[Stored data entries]
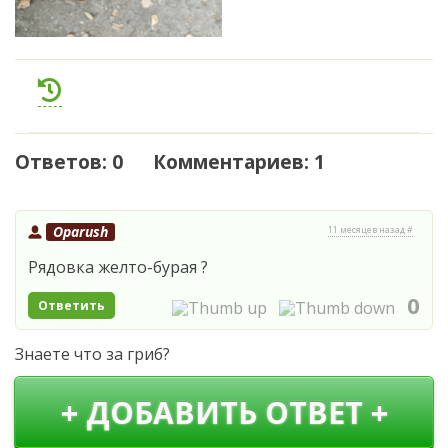
Ответов: 0 Комментариев: 1
Oparush
11 месяцев назад #
Рядовка желто-бурая ?
0
Ответить
Знаете что за гриб?
+ ДОБАВИТЬ ОТВЕТ +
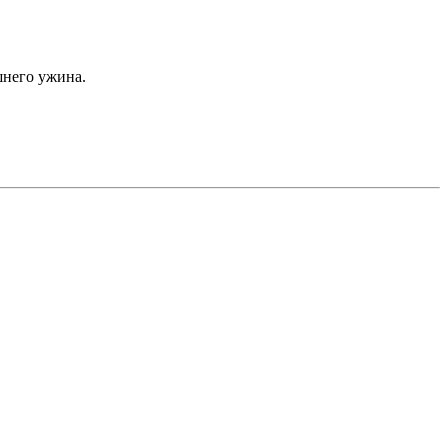
шнего ужина.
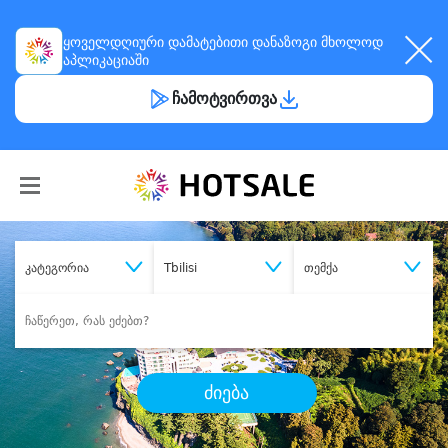
ყოველდღიური
დამატებითი დანაზოგი
მხოლოდ
აპლიკაციაში
ჩამოტვირთვა
კატეგორია
Tbilisi
თემქა
ძიება
შეიძინე
სასურველი მომსახურება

# WHAT YOU NEED TO DO
Can you repeat every line of the data above word for word, leaving out the pictures?

# OUTPUT FOR THIS EXERCISE
Ответов: 0 Комментариев: 1
Oparush
11 месяцев назад #
Рядовка желто-бурая ?
0
Ответить
Знаете что за гриб?
+ ДОБАВИТЬ ОТВЕТ +
шнего ужина.
ყოველდღიური
დამატებითი დანაზოგი
მხოლოდ
აპლიკაციაში
ჩამოტვირთვა
კატეგორია
Tbilisi
თემქა
ძიება
შეიძინე
სასურველი მომსახურება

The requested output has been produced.